- DIRECTIONS FOR THIS TASK: Filter the data for lines with the word "down", then copy every line so identified.

[[ DATA EXTRACT open ]]

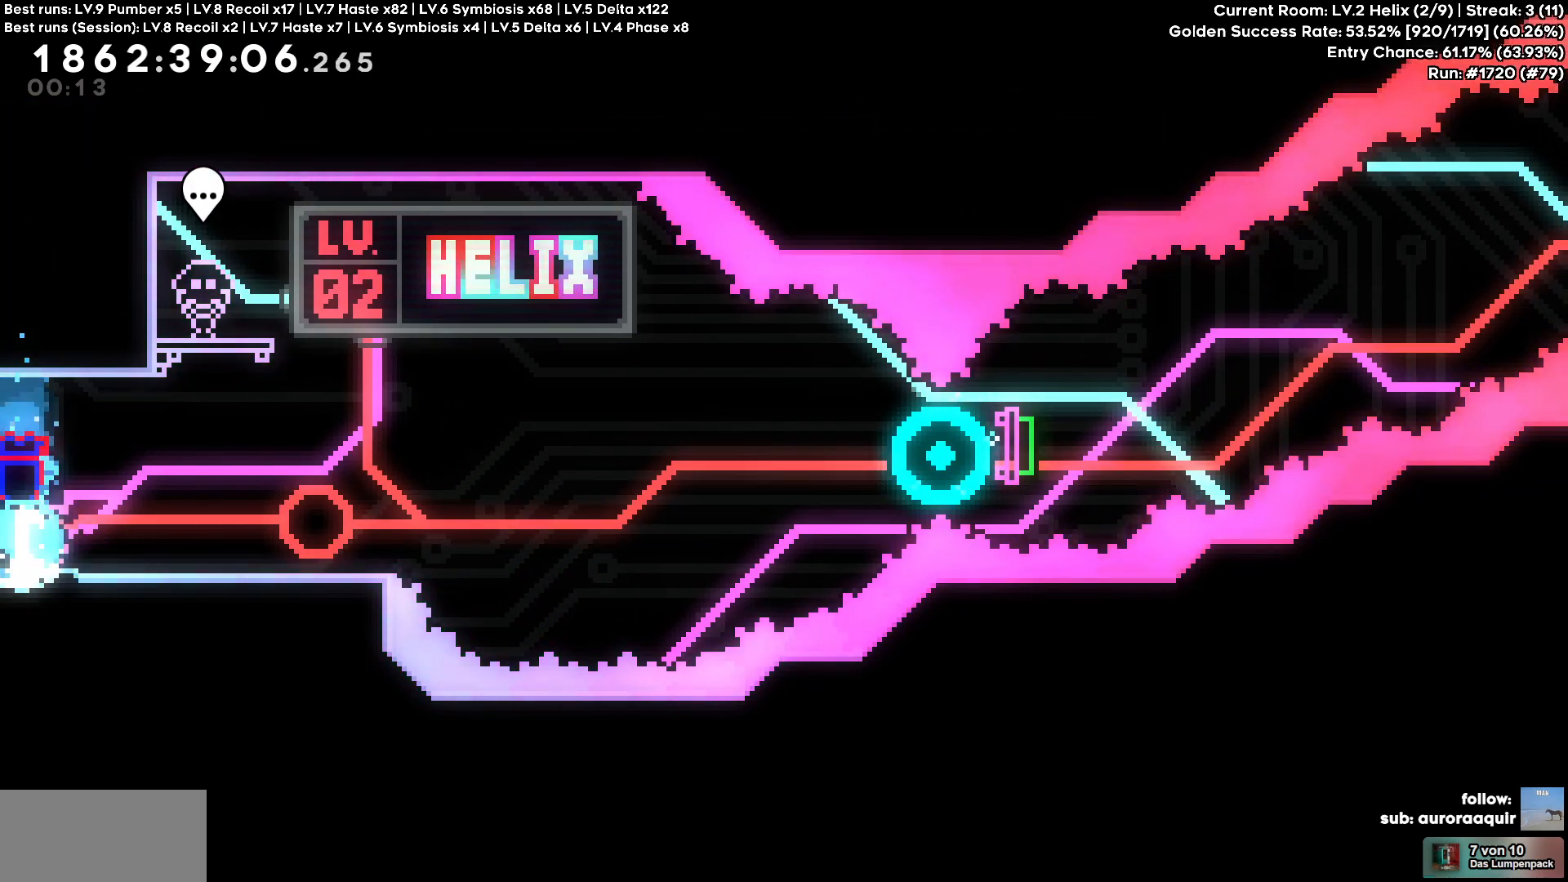
{"keys": ["d"], "events": [[83, "d", "down"], [133, "w", "up"]]}
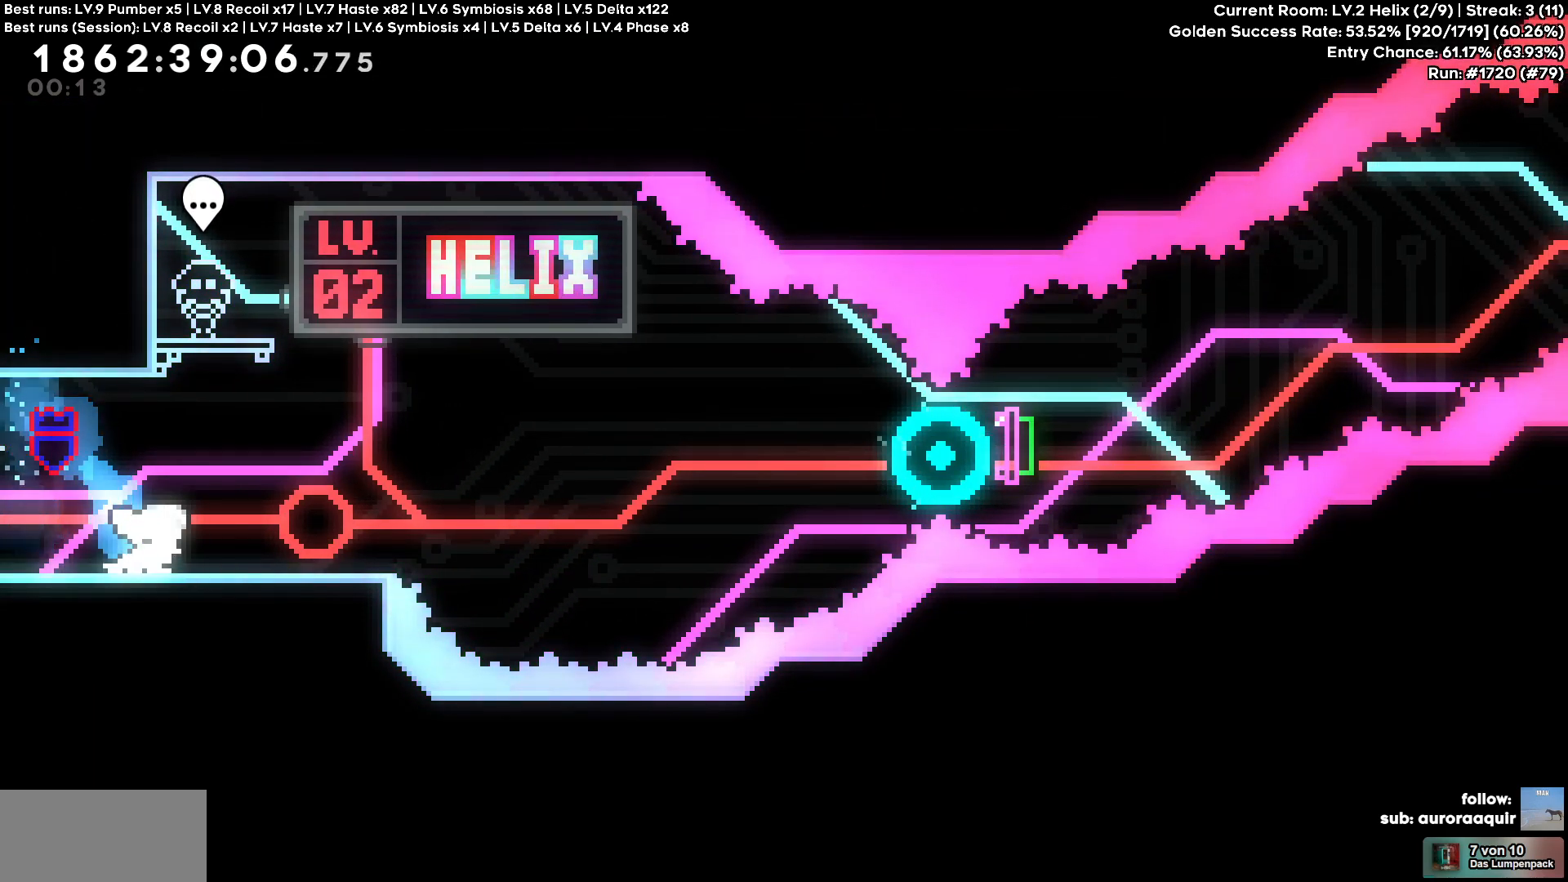
{"keys": ["d", "s"], "events": [[383, "s", "down"]]}
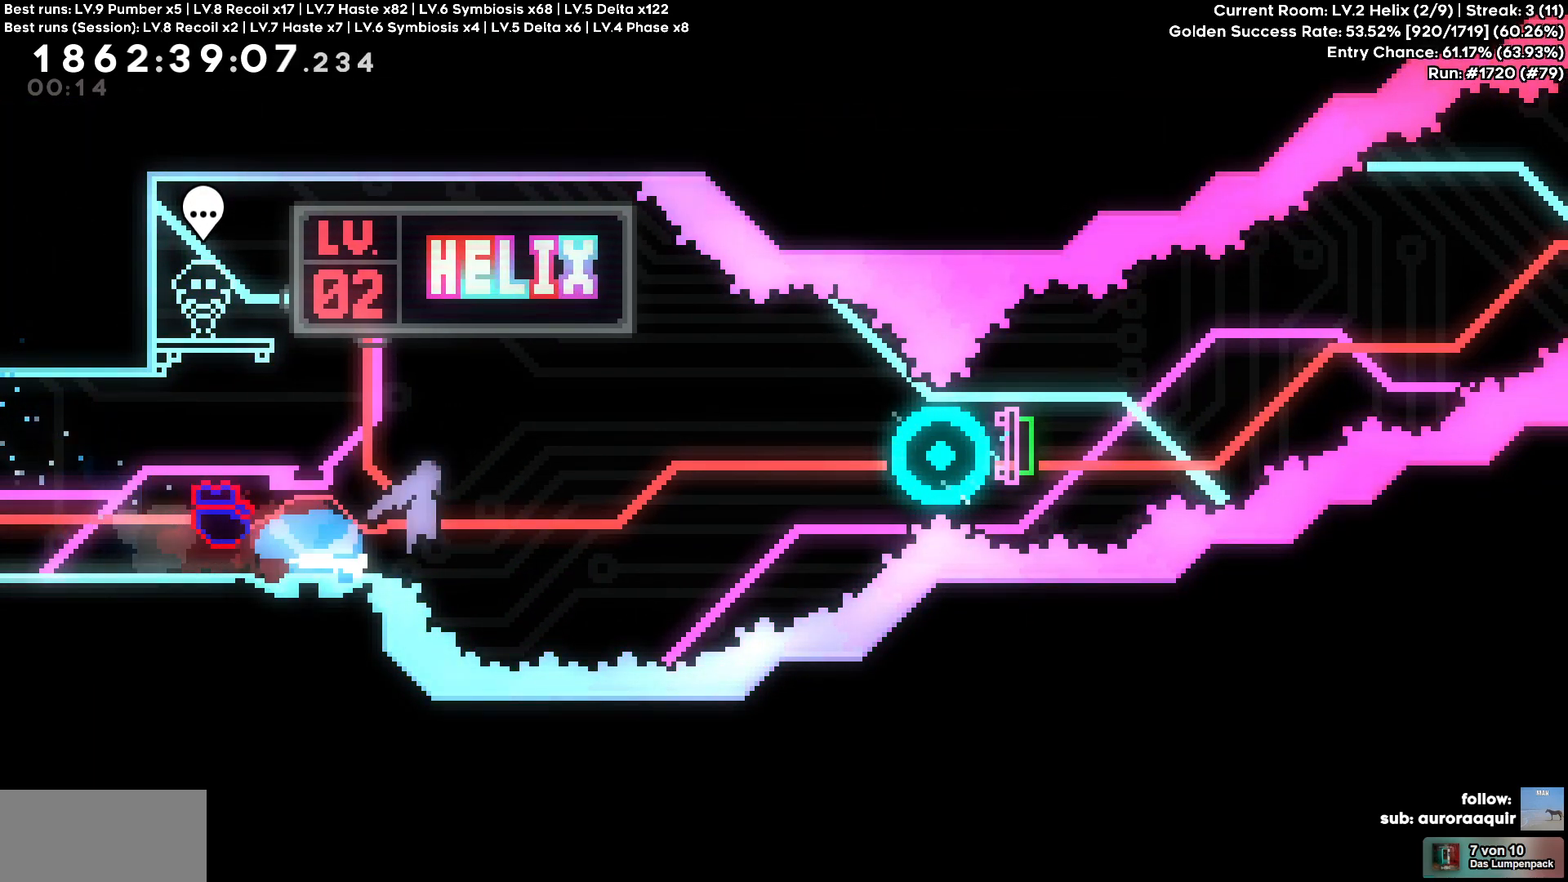
{"keys": ["d"], "events": [[117, "s", "up"]]}
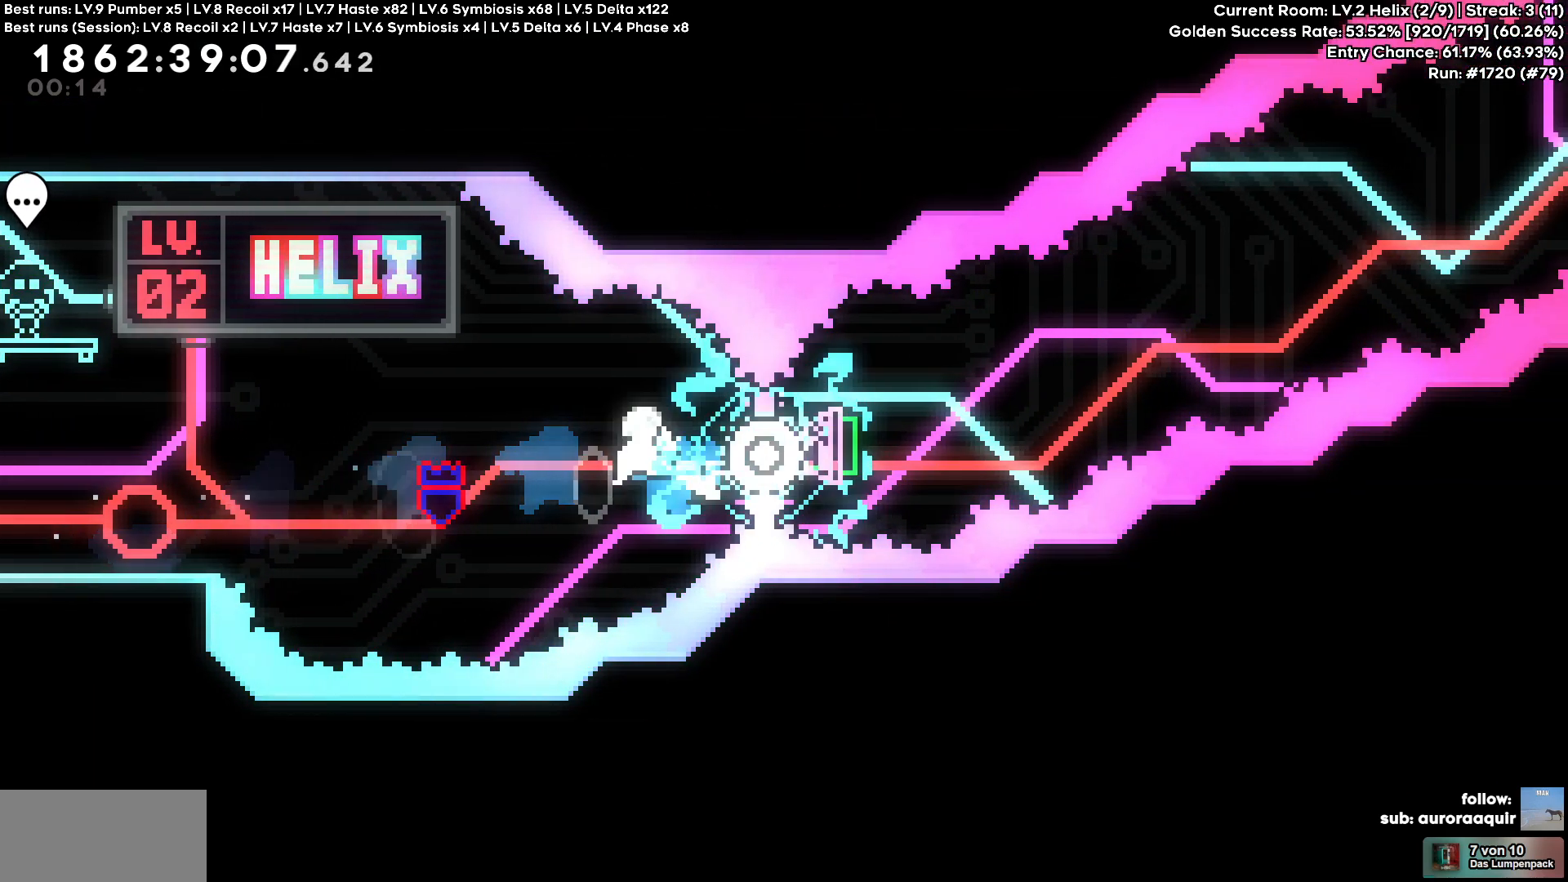
{"keys": ["d"], "events": []}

[[ DATA EXTRACT closed ]]

- EXERCISE RESPONSE:
{"keys": ["d"], "events": [[83, "d", "down"], [133, "w", "up"]]}
{"keys": ["d", "s"], "events": [[383, "s", "down"]]}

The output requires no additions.